Abstract

Atrial fibrillation (AF) and atrial flutter (AFL) are increasing in prevalence. DC-cardioversion (DCCV) is an intervention performed for achieving rhythm control. We performed a single-centre retrospective study to explore for any difference in outcome of patients who were referred from the general cardiology clinic and EP (electrophysiology) clinic. Patients who underwent elective DCCV referred between referral dates 15 October 2010 to 30 January 2020 were included in this study. Primary endpoint was anti-arrhythmic agents and electrophysiology (EP) procedures used for these 2 groups. A total of 503 patients were identified. 364 patients and 139 patients were referred from the general cardiology clinic and EP clinic, respectively. Both groups were similar in baseline characteristics. Successful DCCV and rhythm at follow up were similar for both groups, accounting for 90% and 59% of patients, respectively. Those referred from EP clinic were more likely to be on amiodarone (p=0.04) and flecainide (p<0.01). More patients referred from EP clinic had AFL ablation (11% vs 5% in the general cardiology group, p=0.03) but there was no difference in AF ablation or AV junction (AVJ) ablation.

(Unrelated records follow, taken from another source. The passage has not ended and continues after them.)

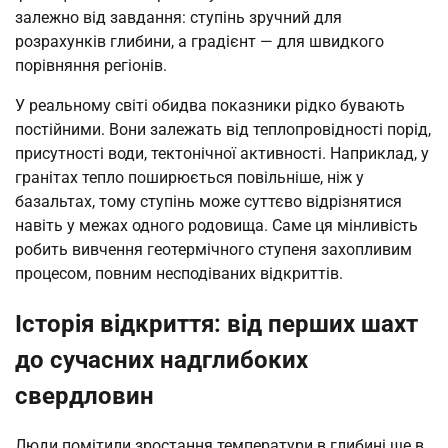
залежно від завдання: ступінь зручний для
розрахунків глибини, а градієнт — для швидкого
порівняння регіонів.
У реальному світі обидва показники рідко бувають
постійними. Вони залежать від теплопровідності порід,
присутності води, тектонічної активності. Наприклад, у
гранітах тепло поширюється повільніше, ніж у
базальтах, тому ступінь може суттєво відрізнятися
навіть у межах одного родовища. Саме ця мінливість
робить вивчення геотермічного ступеня захопливим
процесом, повним несподіваних відкриттів.
Історія відкриття: від перших шахт
до сучасних надглибоких
свердловин
Люди помітили зростання температури в глибині ще в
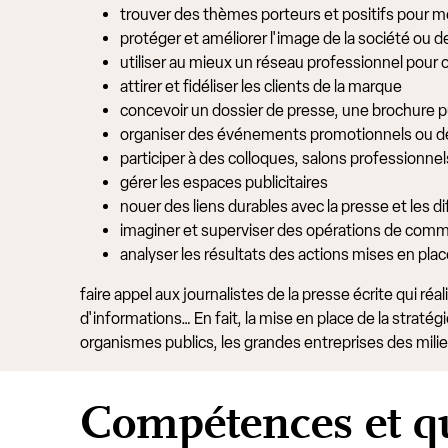
trouver des thèmes porteurs et positifs pour me
protéger et améliorer l'image de la société ou 
utiliser au mieux un réseau professionnel pour
attirer et fidéliser les clients de la marque
concevoir un dossier de presse, une brochure pub
organiser des événements promotionnels ou d
participer à des colloques, salons professionne
gérer les espaces publicitaires
nouer des liens durables avec la presse et les di
imaginer et superviser des opérations de com
analyser les résultats des actions mises en pla
faire appel aux journalistes de la presse écrite qui r
d'informations… En fait, la mise en place de la straté
organismes publics, les grandes entreprises des milieux 
Compétences et qu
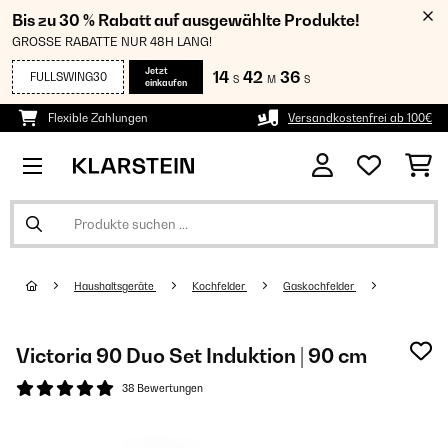
Bis zu 30 % Rabatt auf ausgewählte Produkte!
GROSSE RABATTE NUR 48H LANG!
Jetzt
14
42
35
FULLSWING30
S
M
S
einkaufen
Flexible Zahlungen
Versandkostenfrei ab 100€
Haushaltsgeräte
Kochfelder
Gaskochfelder
Victoria 90 Duo Set Induktion | 90 cm
38 Bewertungen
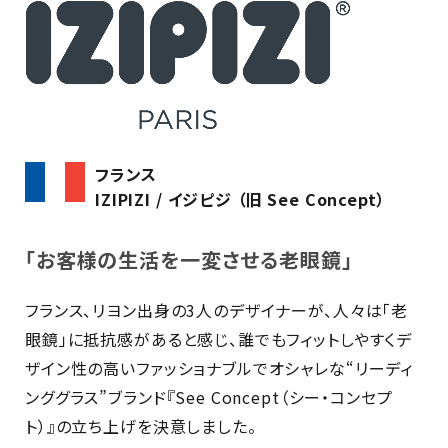
フランス
IZIPIZI / イジピジ （旧 See Concept）
「お客様の生活を一変させる老眼鏡」
フランス、リヨン出身の3人のデザイナーが、人々は「老
眼鏡」に抵抗感があると感じ、誰でもフィットしやすくデ
ザイン性の高いファッショナブルでオシャレな“リーディ
ンググラス”ブランド『See Concept（シー・コンセプ
ト）』の立ち上げを決意しました。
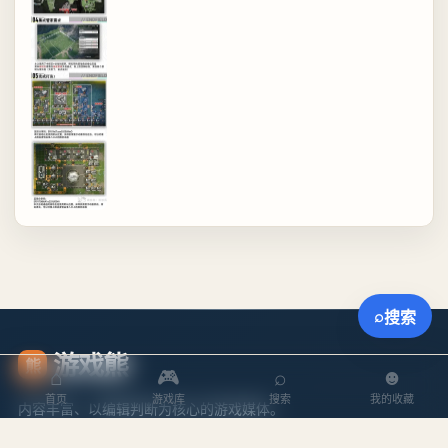
⌕
搜索
游戏熊
熊
⌂
🎮
⌕
☻
首页
游戏库
搜索
我的收藏
内容丰富、以编辑判断为核心的游戏媒体。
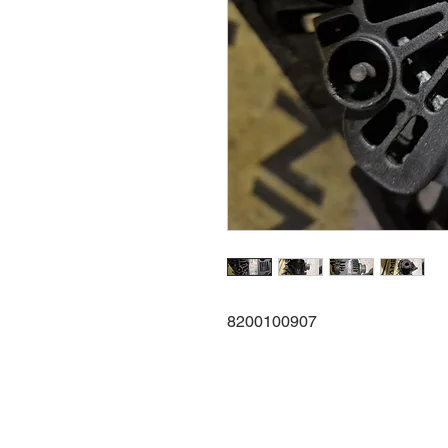
8200100907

Successful DCCV and rate of sinus rhythm maintenance at follow up clinic were similar for those referred from the general cardiology and the EP cardiology clinic. More patients were on amiodarone and flecainide and more AFL ablations were performed in the cohort referred by the EP cardiology clinic. DCCV is still a reasonable intervention for achieving rhythm control, but if it failed to maintain sinus rhythm, some patients are better off with a rate-control strategy.